Problem description
Look through the entries below and show every line containing the word "plant".

Exercise materials

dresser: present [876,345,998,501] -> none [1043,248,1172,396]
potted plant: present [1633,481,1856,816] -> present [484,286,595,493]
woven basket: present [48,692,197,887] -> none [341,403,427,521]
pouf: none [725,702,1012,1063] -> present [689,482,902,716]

---

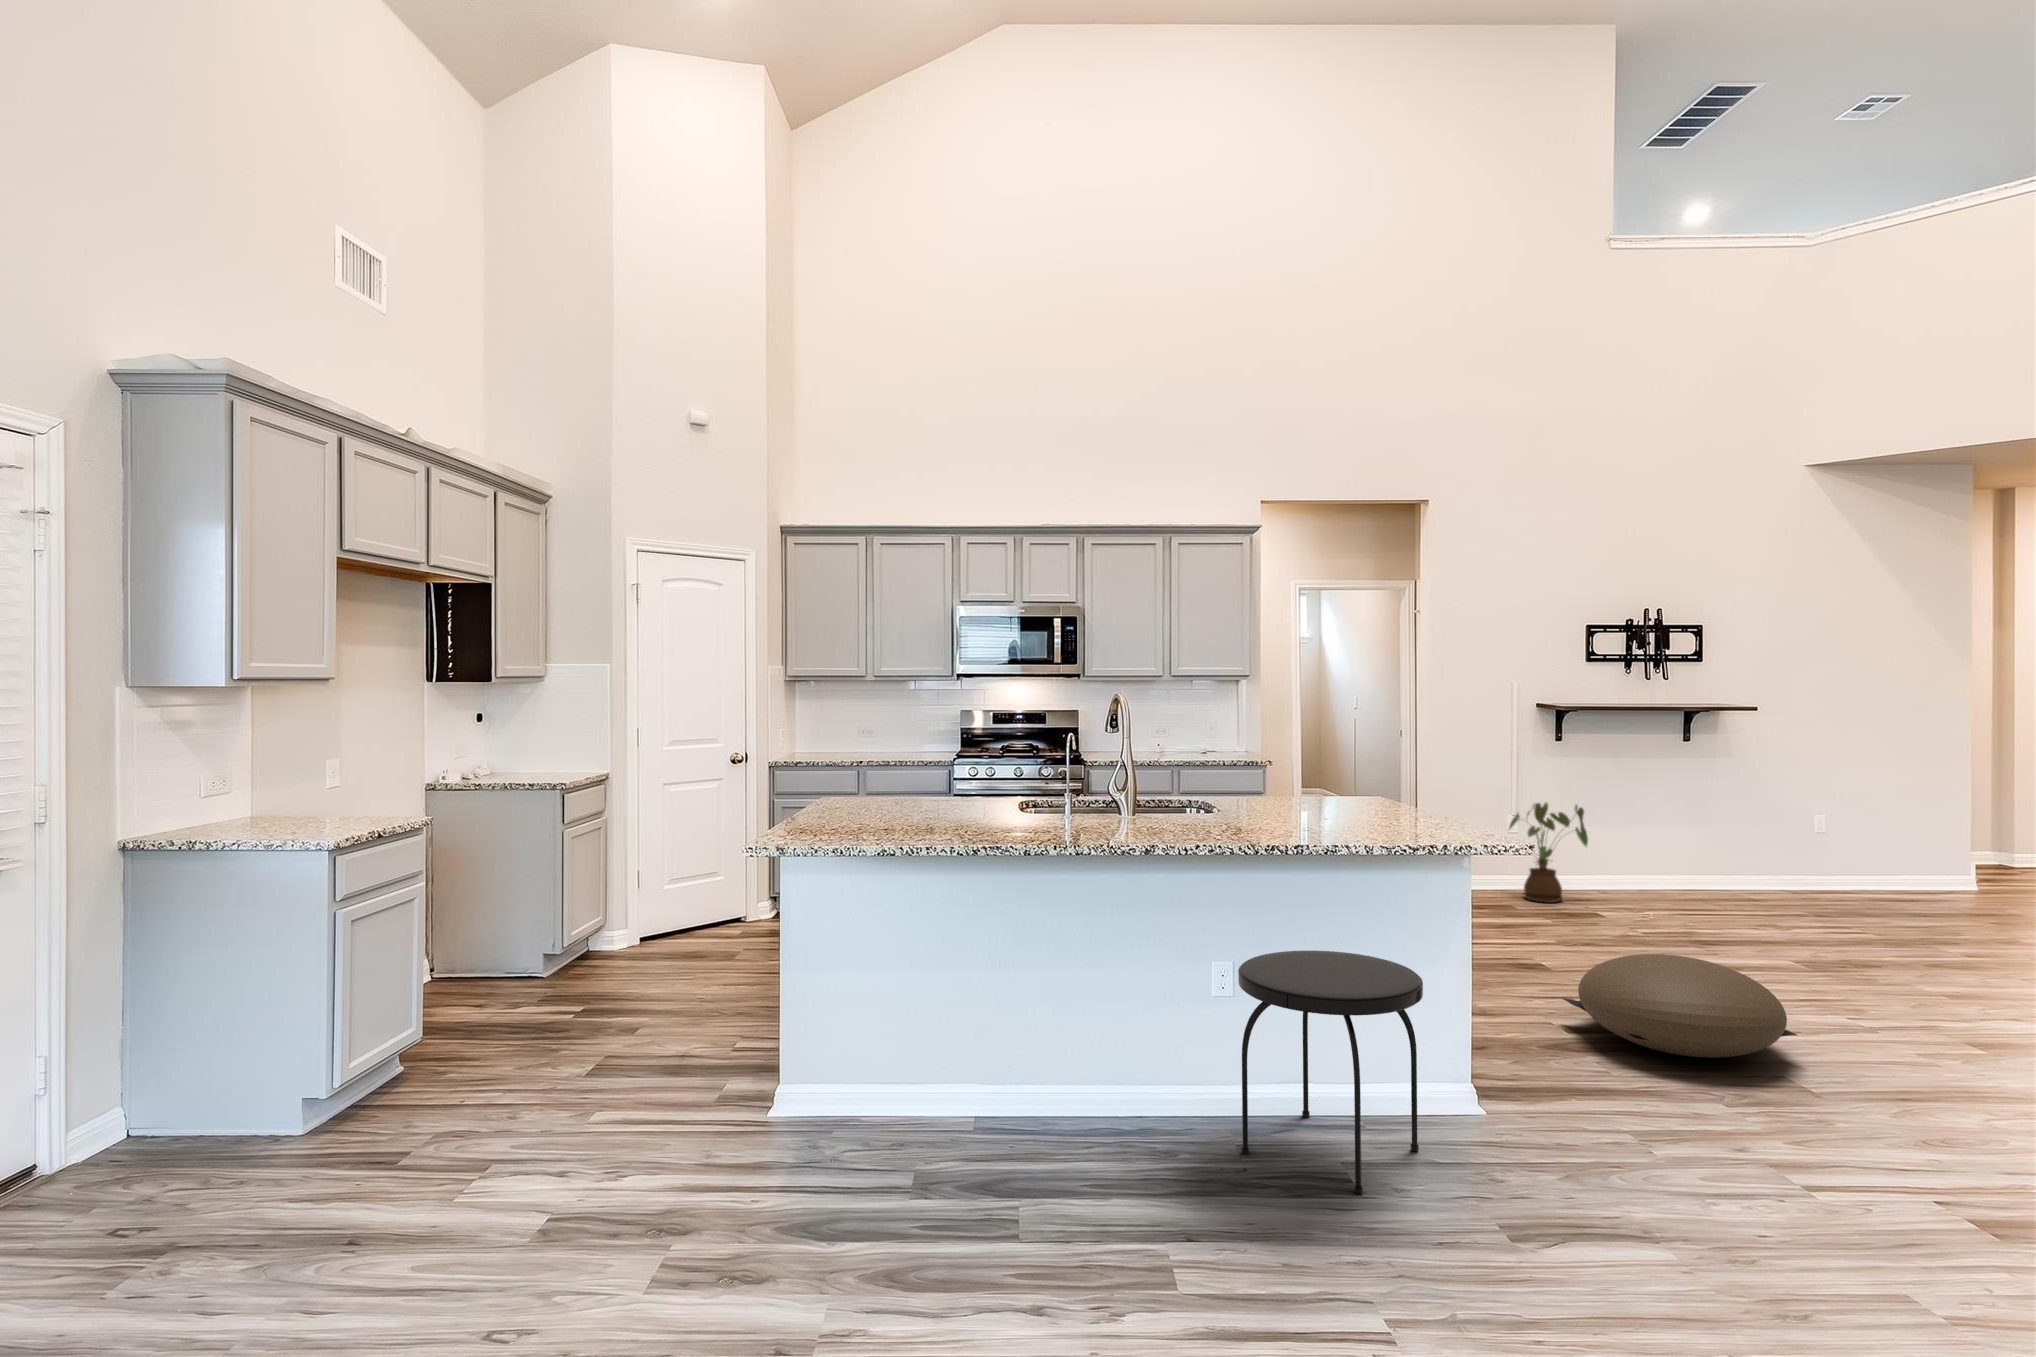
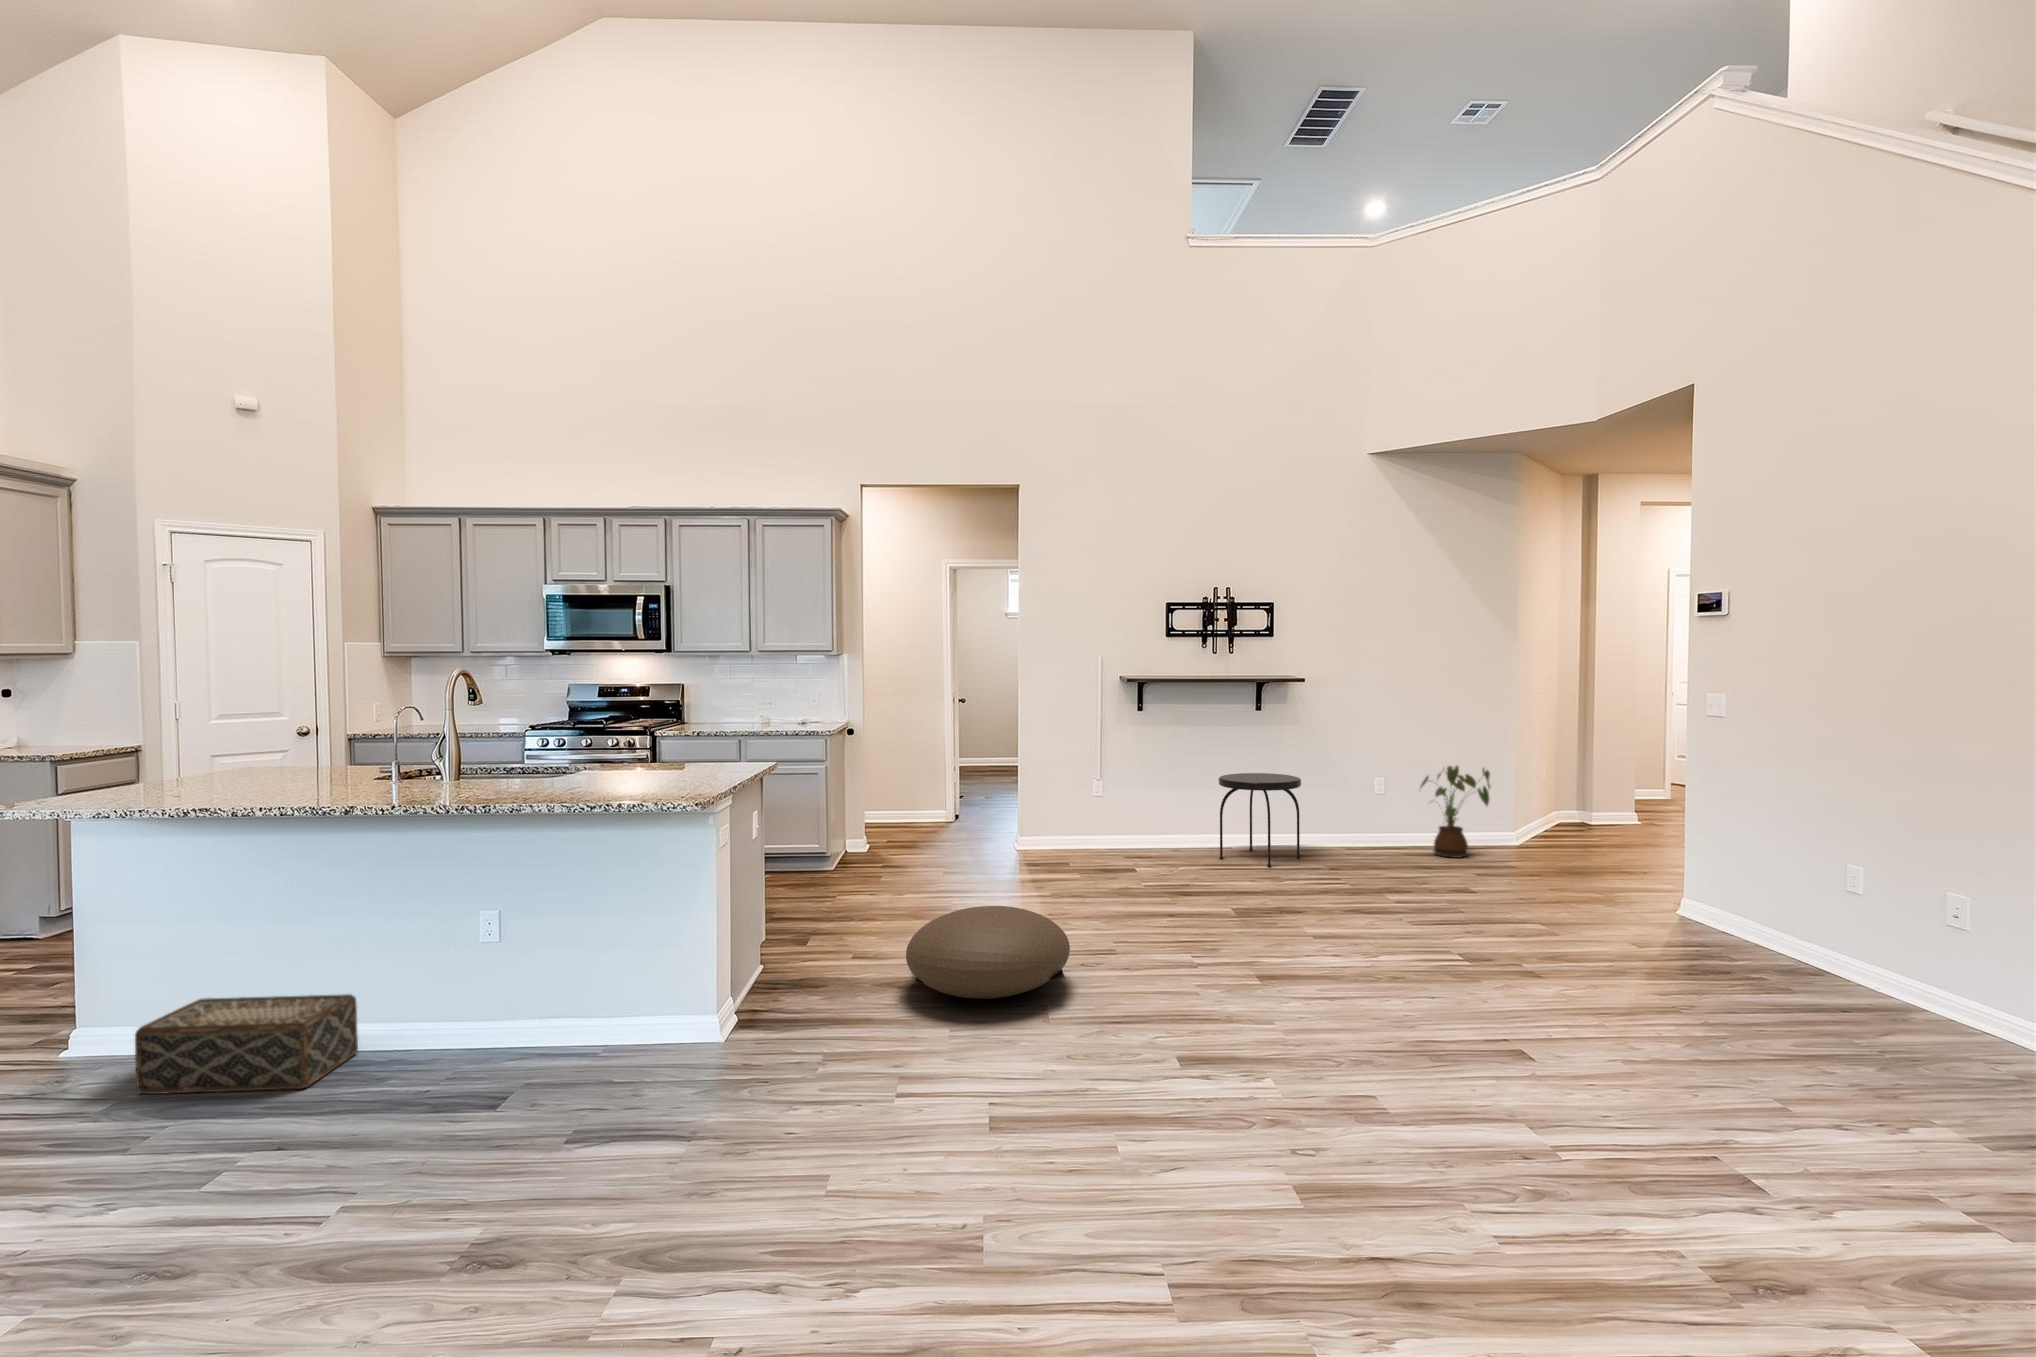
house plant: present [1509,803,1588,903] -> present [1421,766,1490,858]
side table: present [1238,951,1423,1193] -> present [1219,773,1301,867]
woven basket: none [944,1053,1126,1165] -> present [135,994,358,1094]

The completed task
potted plant: present [1633,481,1856,816] -> present [484,286,595,493]
house plant: present [1509,803,1588,903] -> present [1421,766,1490,858]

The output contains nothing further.